“Berlin is Berlin,” a drunk Italian/Swiss girl is telling me from across from my kitchen table. She had just tried to swipe a spoonful of my curry before I swatted her hand away, she made a terrible mistake. The irony of Italians wasted on me she says, apparently. “Berlin is Berlin…” she kept saying, waving her hands. She tells me that Berlin is not Germany, Berlin is Berlin, you know, Berlin, it’s just Berlin. I just remember thinking that if I hear her say it once more I am going to do her a favour and put my dinner in her face. But I don’t.
The pretention that surrounds Berlin is immense. I feel I am not qualified to comment on it right now, though. Berlin is not Berlin anymore. At least it’s not the one that people tell me about – this is just what I am told and I believe it. I have a growing love-hate relationship with Berlin at the moment. Rigorous paperwork, it’s easy to get bogged down. Constant roadblocks stopping you from metaphorically being where you need to be. A bad housing market and everyone, everyone out to get you. Every company that you have to deal with wants you to sign various contracts that are all in German and far too confusing. A lot of pretention surrounds certain aspects of the city that don’t even exist anymore. Berlin is not easy, it’s not cheap to rent here anymore, and prices have been rising in general. Crime is on the rise but despite the knowledge of that, I feel somewhat safe here.
Older ladies, bureaucratic ones, the kinds of women who like cats, are all very nice to me. Maybe it’s my smiley eyes, floppy hair or general demeanour of being open to conversation (even when I don’t want it) – but regardless they enjoy my few sentences spoken in a near perfect German accent, colourful, and with a friendly tone, I have had a lot of practice.

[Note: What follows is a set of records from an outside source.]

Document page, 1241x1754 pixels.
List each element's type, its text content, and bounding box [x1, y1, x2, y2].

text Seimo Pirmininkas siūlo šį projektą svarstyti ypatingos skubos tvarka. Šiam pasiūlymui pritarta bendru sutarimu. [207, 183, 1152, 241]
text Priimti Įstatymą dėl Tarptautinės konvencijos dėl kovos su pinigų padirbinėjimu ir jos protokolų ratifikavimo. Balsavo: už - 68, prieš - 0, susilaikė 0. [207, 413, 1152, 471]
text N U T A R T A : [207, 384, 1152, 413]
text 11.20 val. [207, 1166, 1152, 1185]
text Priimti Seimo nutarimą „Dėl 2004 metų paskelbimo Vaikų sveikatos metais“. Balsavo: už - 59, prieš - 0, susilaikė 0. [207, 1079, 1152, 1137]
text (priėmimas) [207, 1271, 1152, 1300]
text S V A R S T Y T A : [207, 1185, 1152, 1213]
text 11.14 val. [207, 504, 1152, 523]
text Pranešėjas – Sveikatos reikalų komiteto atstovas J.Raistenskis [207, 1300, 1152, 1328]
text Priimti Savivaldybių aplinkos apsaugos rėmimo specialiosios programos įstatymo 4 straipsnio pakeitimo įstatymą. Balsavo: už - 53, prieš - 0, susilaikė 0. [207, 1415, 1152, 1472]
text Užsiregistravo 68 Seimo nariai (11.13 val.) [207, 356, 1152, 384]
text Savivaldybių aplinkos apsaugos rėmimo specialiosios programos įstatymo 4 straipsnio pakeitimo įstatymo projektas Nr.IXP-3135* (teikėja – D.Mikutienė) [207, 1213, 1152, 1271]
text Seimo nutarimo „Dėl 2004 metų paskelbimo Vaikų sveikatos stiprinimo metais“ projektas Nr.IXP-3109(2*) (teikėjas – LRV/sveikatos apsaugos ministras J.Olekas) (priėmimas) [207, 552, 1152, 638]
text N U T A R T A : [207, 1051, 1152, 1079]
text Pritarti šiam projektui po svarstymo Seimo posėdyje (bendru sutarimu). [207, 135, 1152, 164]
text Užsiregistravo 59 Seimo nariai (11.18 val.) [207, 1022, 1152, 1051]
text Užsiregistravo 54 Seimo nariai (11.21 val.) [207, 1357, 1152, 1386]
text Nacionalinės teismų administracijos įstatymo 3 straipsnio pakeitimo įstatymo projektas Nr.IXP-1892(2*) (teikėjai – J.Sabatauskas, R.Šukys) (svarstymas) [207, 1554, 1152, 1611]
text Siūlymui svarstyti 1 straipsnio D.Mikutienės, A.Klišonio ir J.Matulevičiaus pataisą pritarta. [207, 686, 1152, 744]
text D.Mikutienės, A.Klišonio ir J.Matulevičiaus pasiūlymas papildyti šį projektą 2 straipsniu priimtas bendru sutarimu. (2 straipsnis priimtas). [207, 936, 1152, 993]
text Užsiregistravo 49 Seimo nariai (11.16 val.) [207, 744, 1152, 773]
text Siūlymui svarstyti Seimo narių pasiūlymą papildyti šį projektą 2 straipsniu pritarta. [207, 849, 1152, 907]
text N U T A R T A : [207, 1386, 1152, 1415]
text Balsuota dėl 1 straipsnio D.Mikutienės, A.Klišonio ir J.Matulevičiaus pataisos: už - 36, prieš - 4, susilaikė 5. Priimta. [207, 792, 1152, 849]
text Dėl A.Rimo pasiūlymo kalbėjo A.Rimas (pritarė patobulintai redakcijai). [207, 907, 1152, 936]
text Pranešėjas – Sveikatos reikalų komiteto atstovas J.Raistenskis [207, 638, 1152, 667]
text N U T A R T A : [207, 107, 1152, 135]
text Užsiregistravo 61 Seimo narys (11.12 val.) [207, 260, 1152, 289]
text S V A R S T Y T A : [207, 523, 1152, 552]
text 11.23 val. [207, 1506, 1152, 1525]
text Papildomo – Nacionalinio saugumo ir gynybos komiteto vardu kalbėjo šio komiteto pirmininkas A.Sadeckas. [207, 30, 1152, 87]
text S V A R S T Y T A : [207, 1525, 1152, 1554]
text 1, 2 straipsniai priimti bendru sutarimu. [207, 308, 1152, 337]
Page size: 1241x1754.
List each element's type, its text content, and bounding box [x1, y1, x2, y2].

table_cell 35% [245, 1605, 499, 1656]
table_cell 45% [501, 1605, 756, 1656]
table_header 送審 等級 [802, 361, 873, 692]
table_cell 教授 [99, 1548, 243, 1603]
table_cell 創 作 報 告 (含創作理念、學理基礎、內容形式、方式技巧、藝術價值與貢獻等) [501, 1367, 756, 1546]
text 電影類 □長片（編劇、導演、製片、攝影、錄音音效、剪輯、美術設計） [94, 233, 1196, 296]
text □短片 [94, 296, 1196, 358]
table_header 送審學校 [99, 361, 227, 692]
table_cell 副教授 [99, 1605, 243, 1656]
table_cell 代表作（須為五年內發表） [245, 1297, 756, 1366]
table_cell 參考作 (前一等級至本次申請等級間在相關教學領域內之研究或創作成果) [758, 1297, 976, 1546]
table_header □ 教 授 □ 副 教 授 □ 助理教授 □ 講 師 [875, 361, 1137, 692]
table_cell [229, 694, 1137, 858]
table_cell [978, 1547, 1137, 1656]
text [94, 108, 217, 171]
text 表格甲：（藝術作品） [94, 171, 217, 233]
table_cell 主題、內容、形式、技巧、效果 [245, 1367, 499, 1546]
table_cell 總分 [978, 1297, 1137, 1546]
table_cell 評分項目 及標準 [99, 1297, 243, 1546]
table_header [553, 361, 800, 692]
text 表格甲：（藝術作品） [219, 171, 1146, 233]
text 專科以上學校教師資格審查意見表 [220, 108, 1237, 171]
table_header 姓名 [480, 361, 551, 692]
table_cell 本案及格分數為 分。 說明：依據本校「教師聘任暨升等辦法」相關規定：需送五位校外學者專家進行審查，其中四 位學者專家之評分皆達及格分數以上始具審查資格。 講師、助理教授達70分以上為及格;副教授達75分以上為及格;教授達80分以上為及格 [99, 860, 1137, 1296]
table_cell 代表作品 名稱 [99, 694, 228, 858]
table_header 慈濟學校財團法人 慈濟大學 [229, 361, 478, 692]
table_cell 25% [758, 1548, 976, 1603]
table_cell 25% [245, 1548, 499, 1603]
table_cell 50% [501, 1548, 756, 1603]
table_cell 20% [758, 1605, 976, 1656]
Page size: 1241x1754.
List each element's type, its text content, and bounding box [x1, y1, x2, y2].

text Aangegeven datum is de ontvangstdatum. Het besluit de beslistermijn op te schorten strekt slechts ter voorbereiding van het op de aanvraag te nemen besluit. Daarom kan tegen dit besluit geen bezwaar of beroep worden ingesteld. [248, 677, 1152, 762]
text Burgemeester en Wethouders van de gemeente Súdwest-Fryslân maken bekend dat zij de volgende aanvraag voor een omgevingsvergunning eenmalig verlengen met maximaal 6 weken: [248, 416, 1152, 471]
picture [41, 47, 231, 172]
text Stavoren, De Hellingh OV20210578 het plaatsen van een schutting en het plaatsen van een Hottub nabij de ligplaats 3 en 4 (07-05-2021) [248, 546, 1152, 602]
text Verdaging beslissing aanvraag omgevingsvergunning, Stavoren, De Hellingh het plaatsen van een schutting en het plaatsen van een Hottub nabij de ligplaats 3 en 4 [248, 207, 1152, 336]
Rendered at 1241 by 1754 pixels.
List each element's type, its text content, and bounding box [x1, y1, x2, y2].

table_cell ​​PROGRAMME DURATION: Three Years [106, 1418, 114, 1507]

I get by on very little German, using the best of my ability to tack words into sentences that just about make sense. I’ve been told that my German is actually quite good. Course this is miraculous considering I have never studied German before. Secretly I only have about 10 sentences, interchangeable ones – maybe that’s good enough for them, good enough to register, good enough to be polite at a coffee shop, good enough to know what people want when they ask me questions. Either that or I have had a lot of practice trying to sound German and am moderately convincing at it.
My love/hate all began while registering in Berlin, where, in the bürgaramt there is a wall dedicated to photos of missing cats. I arrived early to definitely get registered, it was 7 am, and it took to 8.30am to realise that the staff were on a training day. There was a notice on the wall, obviously none of us spoke German. No one got registered that day and we had to go home to try again the next day – I could remember a few faces when I went back, some it seems just didn’t bother returning. This was the beginning of my love/hate that continues to today.
I went back the next day, waited outside for 2 hours, I was one of the lucky ones, I was 10th in line, but I could easily have been 54th had I arrived 10 minutes later. The woman at the desk shouted at the men before me. I was terrified. If she spoke no English I was fucked. This was the day I realised my special power over bureaucratically minded German women. I smiled at her, ran my German lines about wanting to register that I learned rote from Google translate. To my surprise, her stone heart melted at the poor little Irish boy in his colourful hat and fluffy jumper – straight off the boat chic. I was off the hook, she spoke English and even let me come around the desk to explain some things to me – she told me I had good German.
I still don’t know what to make of it here. I’ve been away just under two months now – and this week I am finding myself spending over €500 putting stuff into my apartment and it’s starting to sting a little. It’s expensive to move away. The language is starting to be a strain, my brain is sore from trying to make connections between words. Funny thing is that I’m actually learning quite a bit and my German actually isn’t as bad as I think. But anyway, I can get by on puppy dog eyes for now. I watch BBC World News a lot because it’s the only English channel I have. At least I am caught up on the news, daily, sometimes watching the same bulletin over 3 times in one afternoon. But they do good documentaries on a Sunday. My life right now kind of feels like that episode of The Simpsons where Bart moves to France and all of a sudden at the end he is fluent. I kind of feel that happening to me. My level of German seems to increase in direct correlation to how many problems I am having here. Who knew I could give out on the phone to my letting agent about a water issue in an understandable level of German?
Anyway, the Christmas markets are nice and when it snows, it’s perfect.